17/06/2007

La reconnaissance sur le ventre

Reconnaissance sur le ventre2

Son choix était fait, l’élu était entré dans le cercle de famille, de plus en plus souvent et s’était installé. L’ordre des choses de ma génération avait été bousculé. Ils vivaient ensemble sans être marié. C’était à notre grand regret l’air du temps.
On était passé d’une situation impossible, à une tolérance, puis à une habitude et finalement le mariage était devenu l’exception. Que pouvait-on faire, sinon accepter pour ne rien rompre de ce qui se mettait en route.
Une tradition fondée sur de nombreuses raisons ne leur faisait pas sens, elle avait courbé la tête et s’était écroulée. L’engagement civil et religieux n’était plus souvent de mise dans leur génération, au grand regret de nos valeurs. 


L’attente.

S’il fallait passer par cette phase intermédiaire, pourquoi pas ? L’essentiel ne semblait pas être placé dans la forme mais dans le fond. N’allaient-ils pas mûrir. Lui ne voulait pas de cérémonie mondaine, ni de cérémonie civile et religieuse. C’était devenu leur choix finalement.
De mon coté en temps que père, je m’étais préparé à organiser l’événement, et attendait leur bon vouloir.
Plus d’une fois dans la conversation avec eux, j’avais perçu nettement la révolte de ma fille qui aurait voulu passer par cette fête joyeuse et colorée selon la tradition mais la conviction de son compagnon était arrêtée; pas de fête mondaine, pas d’engagement public, ni religieux. Elle en souffrait, de ne pas réunir ses amies et ses amis, de voir autour d’elle, la famille venue la fêter, la combler de ses attentions. Elle perdait l’occasion d’être, ce jour, le centre de la fête. Dune certaine manière, il lui volait ses rêves, ses projets, la privait d’un des éléments essentiels dans sa reconnaissance de femme et d’épouse.


La progéniture.

Les mois de cohabitation se suivaient, ils s’installèrent de mieux en mieux, dans un espace plus grand, plus confortable puis un jour, elle fut écartée de son service d’urgence, elle était enceinte. La vie poursuivait son cours.
L’angoisse d’avoir un enfant sans père, la poursuivait. Si son ami amené à faire des vols sanitaires de rapatriement venait a disparaître dans un accident d’avion, elle se voyait fille mère, avec un enfant portant son nom, mon nom. D’un coup mes chances de voir, l’arbre du nom se poursuivre doublaient, un porteur du nom pouvait naître au prix de la disparition du père. L’angoisse de ne pas donner le nom du père, à son enfant en cas d’accident la poursuivait. Attendre que l’enfant soit né, lui était impossible.


La maison communale.

Le notaire consulté, leur avait indiqué que la loi possédait, d’abord à l’usage des marins et des militaires, un article qui permettait pour ceux qui vivaient ensemble, sans être marié, avant le départ pour une mission dangereuse ou de longue durée, d’assurer au futur enfant le nom du père. En cas d’accident, il pourrait porter son nom et de bénéficier des mêmes droits que ceux réservés à ceux qui avaient pris le temps de se marier. Armé du certificat de grossesse, qui avait d’abord servi à son écartement d’un milieu pathogène pour l’enfant, ils s’étaient donc présenté à la maison communale pour « la reconnaissance au ventre » et faire enregistrer le fait.

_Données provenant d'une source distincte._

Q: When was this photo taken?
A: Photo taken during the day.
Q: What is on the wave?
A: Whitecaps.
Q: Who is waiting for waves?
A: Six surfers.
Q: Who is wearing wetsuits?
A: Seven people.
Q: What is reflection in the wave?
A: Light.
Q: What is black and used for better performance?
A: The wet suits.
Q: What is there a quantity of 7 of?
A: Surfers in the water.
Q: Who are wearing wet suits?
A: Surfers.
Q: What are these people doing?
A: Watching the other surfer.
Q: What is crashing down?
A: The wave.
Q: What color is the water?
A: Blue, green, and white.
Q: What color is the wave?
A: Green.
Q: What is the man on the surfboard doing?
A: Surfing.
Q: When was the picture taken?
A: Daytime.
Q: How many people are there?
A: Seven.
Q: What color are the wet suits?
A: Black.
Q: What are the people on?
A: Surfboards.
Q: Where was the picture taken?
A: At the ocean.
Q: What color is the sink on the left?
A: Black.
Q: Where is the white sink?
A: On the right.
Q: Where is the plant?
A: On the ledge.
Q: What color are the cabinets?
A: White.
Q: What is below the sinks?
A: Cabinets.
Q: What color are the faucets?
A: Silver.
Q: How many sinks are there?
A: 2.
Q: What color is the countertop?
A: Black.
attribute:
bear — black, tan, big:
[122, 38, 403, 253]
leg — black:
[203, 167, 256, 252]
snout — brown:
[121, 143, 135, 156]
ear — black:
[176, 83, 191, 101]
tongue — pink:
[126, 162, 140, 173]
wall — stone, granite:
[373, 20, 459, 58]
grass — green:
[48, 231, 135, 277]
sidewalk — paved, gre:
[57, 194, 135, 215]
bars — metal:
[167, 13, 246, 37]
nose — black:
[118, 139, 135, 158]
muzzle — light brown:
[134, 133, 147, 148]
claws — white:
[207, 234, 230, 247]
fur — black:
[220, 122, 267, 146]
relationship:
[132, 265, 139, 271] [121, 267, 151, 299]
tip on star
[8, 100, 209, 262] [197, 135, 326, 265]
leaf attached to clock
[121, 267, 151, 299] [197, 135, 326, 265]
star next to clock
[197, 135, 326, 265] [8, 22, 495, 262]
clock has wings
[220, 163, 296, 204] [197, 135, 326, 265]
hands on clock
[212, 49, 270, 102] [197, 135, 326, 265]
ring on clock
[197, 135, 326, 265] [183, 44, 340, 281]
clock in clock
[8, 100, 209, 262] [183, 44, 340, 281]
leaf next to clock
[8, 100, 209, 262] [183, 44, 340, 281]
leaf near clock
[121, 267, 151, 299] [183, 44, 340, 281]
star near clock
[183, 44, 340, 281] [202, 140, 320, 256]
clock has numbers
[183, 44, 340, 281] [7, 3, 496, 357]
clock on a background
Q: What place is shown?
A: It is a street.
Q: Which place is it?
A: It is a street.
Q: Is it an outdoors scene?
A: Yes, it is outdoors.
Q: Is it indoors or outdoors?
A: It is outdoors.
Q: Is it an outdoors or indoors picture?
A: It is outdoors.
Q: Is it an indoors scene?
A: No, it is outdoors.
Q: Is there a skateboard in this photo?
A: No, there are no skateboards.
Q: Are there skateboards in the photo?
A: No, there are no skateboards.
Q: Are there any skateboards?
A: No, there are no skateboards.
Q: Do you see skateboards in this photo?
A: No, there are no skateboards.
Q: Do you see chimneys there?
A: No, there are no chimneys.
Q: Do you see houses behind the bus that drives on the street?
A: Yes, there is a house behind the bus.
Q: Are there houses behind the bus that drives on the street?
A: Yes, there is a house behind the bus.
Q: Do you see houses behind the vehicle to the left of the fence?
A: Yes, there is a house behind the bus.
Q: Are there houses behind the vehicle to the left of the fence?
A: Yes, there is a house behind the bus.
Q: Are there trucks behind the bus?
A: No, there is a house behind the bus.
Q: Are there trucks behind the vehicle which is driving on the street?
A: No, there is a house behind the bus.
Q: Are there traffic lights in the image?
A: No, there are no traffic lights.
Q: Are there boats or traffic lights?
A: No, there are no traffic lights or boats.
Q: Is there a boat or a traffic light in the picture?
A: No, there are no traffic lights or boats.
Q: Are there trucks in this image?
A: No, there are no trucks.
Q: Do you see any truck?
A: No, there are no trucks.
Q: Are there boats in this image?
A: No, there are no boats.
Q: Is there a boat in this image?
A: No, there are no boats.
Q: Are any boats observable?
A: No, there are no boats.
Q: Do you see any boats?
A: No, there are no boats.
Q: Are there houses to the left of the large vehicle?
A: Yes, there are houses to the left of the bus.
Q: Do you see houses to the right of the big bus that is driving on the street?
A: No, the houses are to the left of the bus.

Avec humour, elle nous raconta la surprise de l’employée communale qui procédait pour la première fois à cette subtilité légale. Rassurée par cette démarche officielle, ce document légal, qui donnait à l’embryon le nom du père, elle avait vu ses angoisses de fille mère s’apaiser et c’était le cœur plus serein qu’elle le voyait partir pour accompagner par ses soins, les voyageurs accidentés.